*Exercises:*
1. Using the passage about detecting pneumonia clusters in hospitals, explain in one to three sentences why two doctors both noticing pneumonia patients who had visited a seafood market is meaningful.
2. In the passage about detecting pneumonia clusters, what is a pneumonia called when its specimens are run through all known tests and nothing shows up?

While some hospitals have systems to detect patterns in their patients, it still often comes down to the hospital staff, she said.
Two doctors might be chatting in a cafeteria line and realize that they both saw patients with pneumonia who mentioned visiting a seafood market, she said. “It’s not necessarily odd that two people who frequent that market might have pneumonia. But that both of you noticed it and you ended up having a discussion about it, that means there’s probably more than two.”
Doctors will often test cases of pneumonia for which they don’t have an easy explanation, especially if they appear in a cluster, Upshur said.
“We would run those specimens through all of the known things that we have,” he said. “And if you do that and nothing shows up, then you have an atypical pneumonia.”
If clinicians are sufficiently concerned, or are convinced they have something new, they might be able to do genetic testing to get a better idea of what the disease is, he said.
And then, they have to act on that information.

*Information given:*
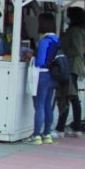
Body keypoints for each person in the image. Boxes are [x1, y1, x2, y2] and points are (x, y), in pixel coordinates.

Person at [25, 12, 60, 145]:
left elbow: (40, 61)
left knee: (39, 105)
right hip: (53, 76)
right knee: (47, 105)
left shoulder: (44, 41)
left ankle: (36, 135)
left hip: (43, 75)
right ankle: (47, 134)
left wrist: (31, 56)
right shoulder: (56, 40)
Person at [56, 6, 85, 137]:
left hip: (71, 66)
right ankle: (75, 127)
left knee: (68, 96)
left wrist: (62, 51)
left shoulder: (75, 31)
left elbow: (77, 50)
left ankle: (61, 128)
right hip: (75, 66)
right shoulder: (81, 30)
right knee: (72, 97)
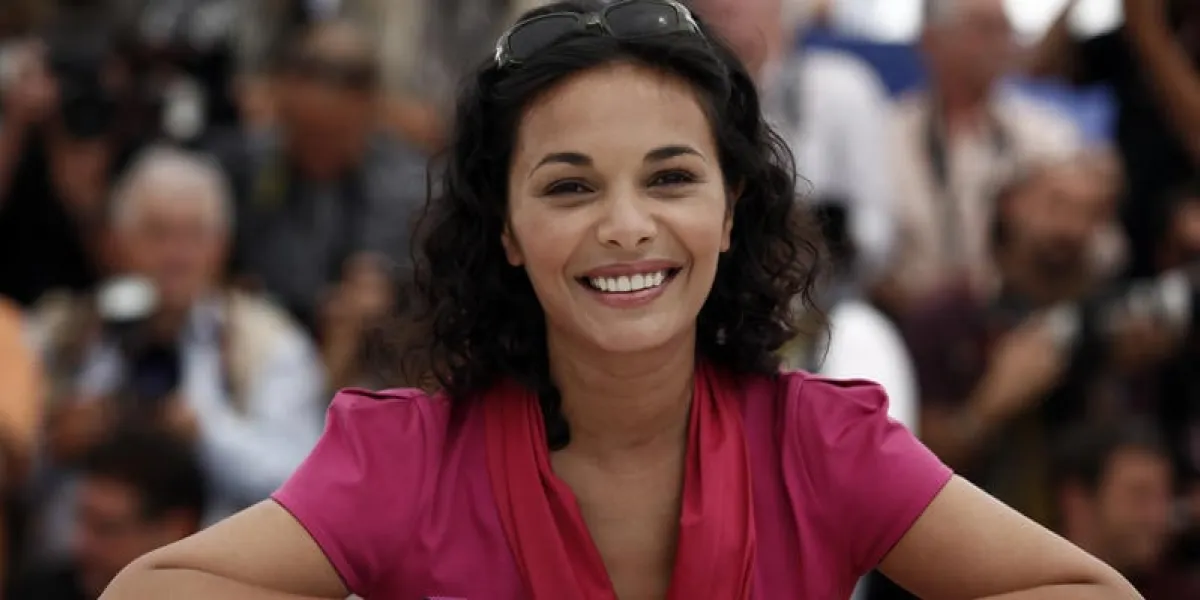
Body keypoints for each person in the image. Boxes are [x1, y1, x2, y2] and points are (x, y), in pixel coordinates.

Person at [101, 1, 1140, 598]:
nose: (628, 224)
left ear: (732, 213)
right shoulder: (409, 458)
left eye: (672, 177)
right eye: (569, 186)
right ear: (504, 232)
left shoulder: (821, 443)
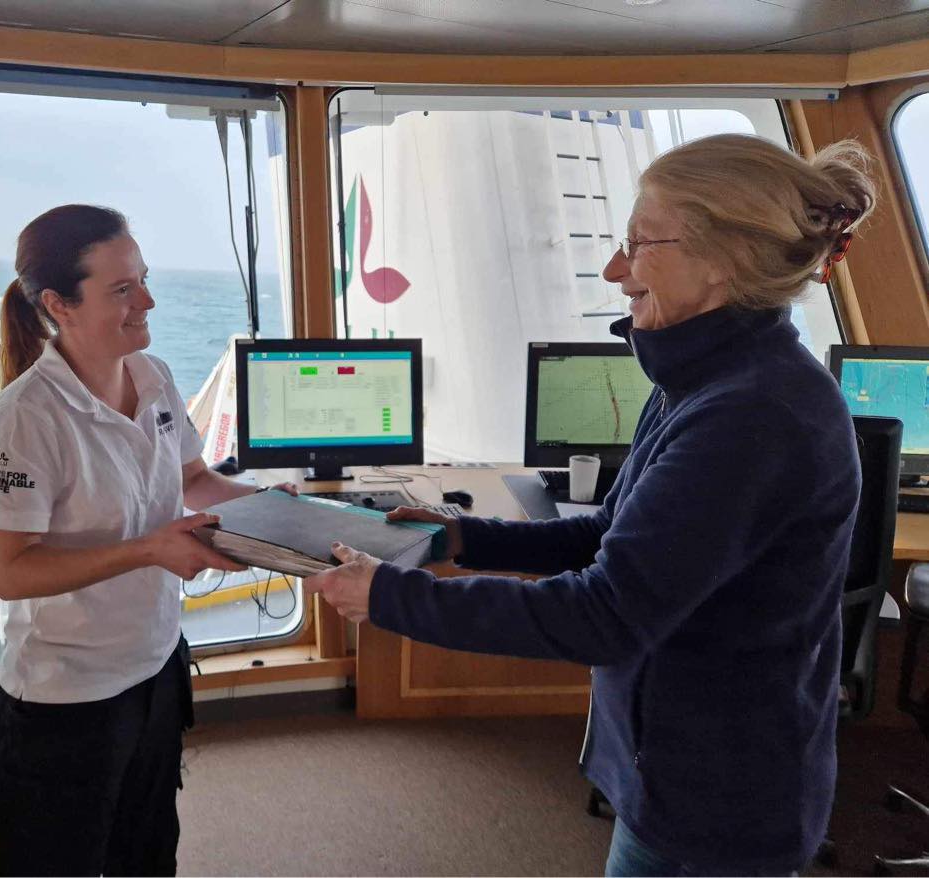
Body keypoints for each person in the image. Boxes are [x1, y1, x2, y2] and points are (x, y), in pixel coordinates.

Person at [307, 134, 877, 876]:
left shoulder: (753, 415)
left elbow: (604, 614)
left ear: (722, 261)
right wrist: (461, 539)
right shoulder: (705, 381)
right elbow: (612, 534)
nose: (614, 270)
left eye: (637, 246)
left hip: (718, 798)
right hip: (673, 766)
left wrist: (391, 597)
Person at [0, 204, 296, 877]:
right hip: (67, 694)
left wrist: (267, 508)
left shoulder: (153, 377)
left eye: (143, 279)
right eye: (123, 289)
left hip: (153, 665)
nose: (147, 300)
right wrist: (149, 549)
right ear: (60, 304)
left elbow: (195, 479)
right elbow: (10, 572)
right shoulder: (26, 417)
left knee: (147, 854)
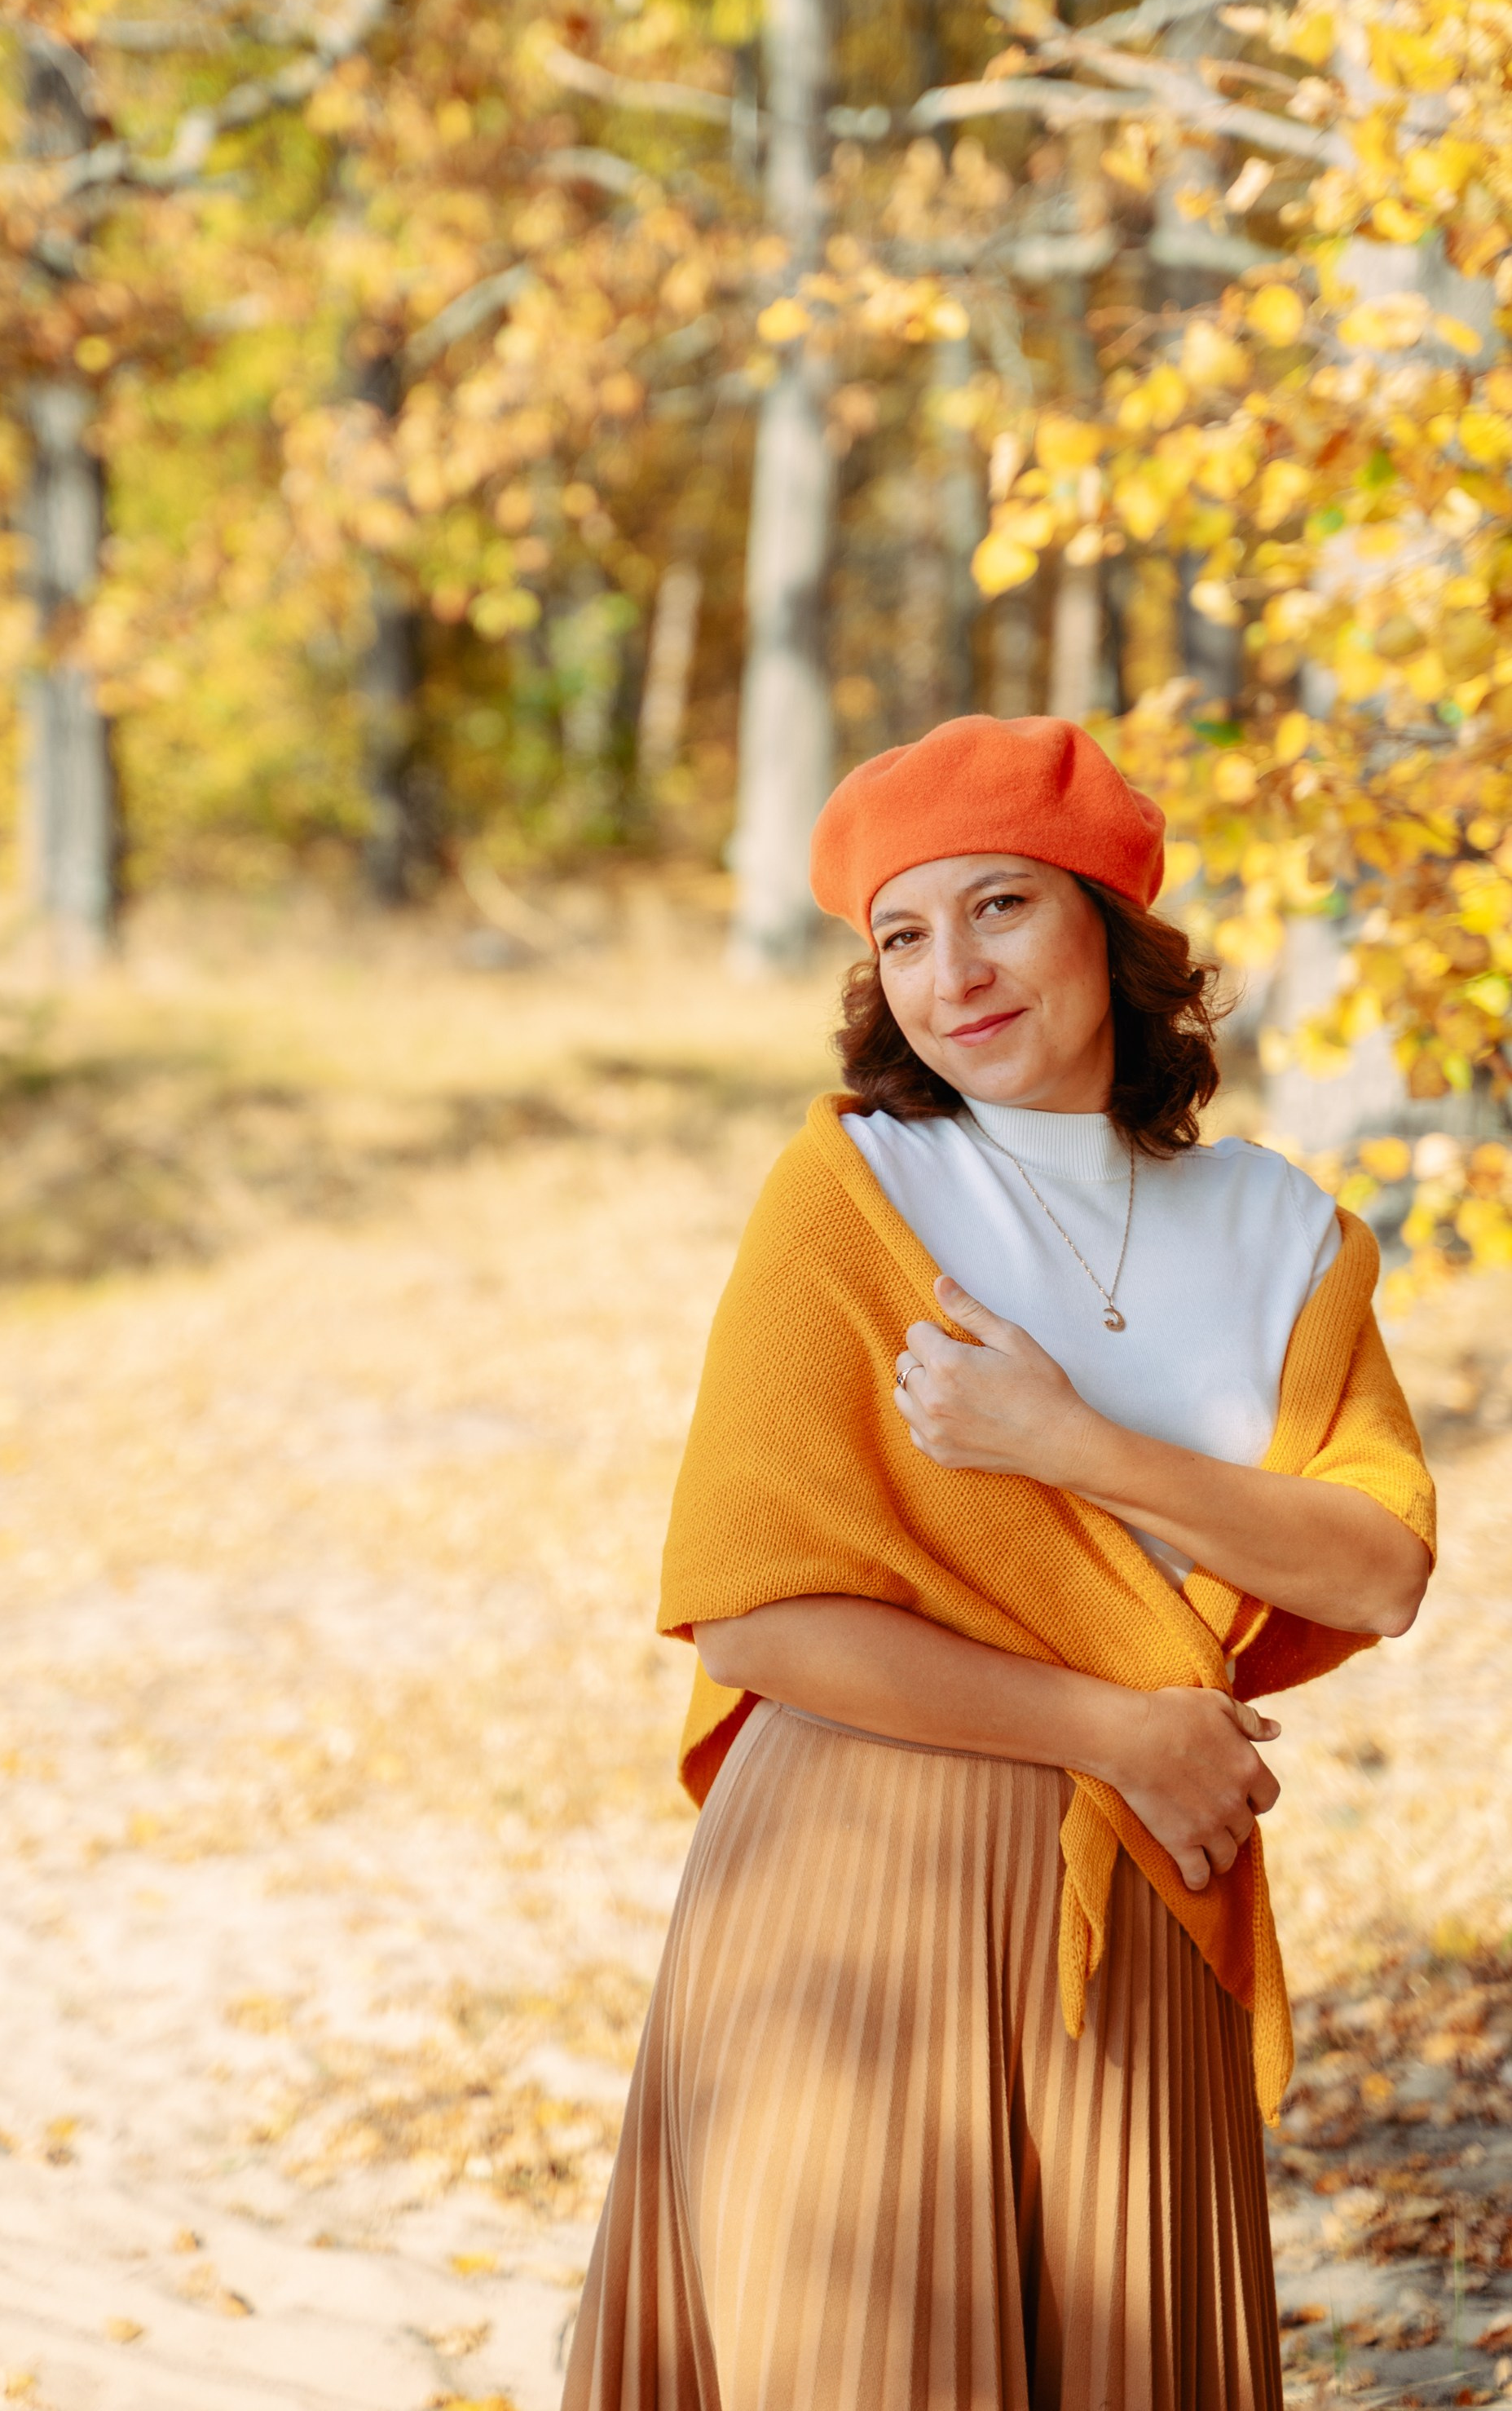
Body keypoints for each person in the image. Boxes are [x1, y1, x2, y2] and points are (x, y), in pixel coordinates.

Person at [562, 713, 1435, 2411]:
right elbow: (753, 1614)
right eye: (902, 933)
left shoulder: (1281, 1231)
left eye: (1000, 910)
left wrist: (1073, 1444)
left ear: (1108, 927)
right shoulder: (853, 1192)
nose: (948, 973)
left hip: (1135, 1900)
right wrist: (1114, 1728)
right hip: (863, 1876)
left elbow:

*Answers:*
1. Two people who frequent the same market having pneumonia is not necessarily odd on its own. But the fact that two doctors each noticed such a case and ended up discussing it means there are probably more than two cases.

2. An atypical pneumonia.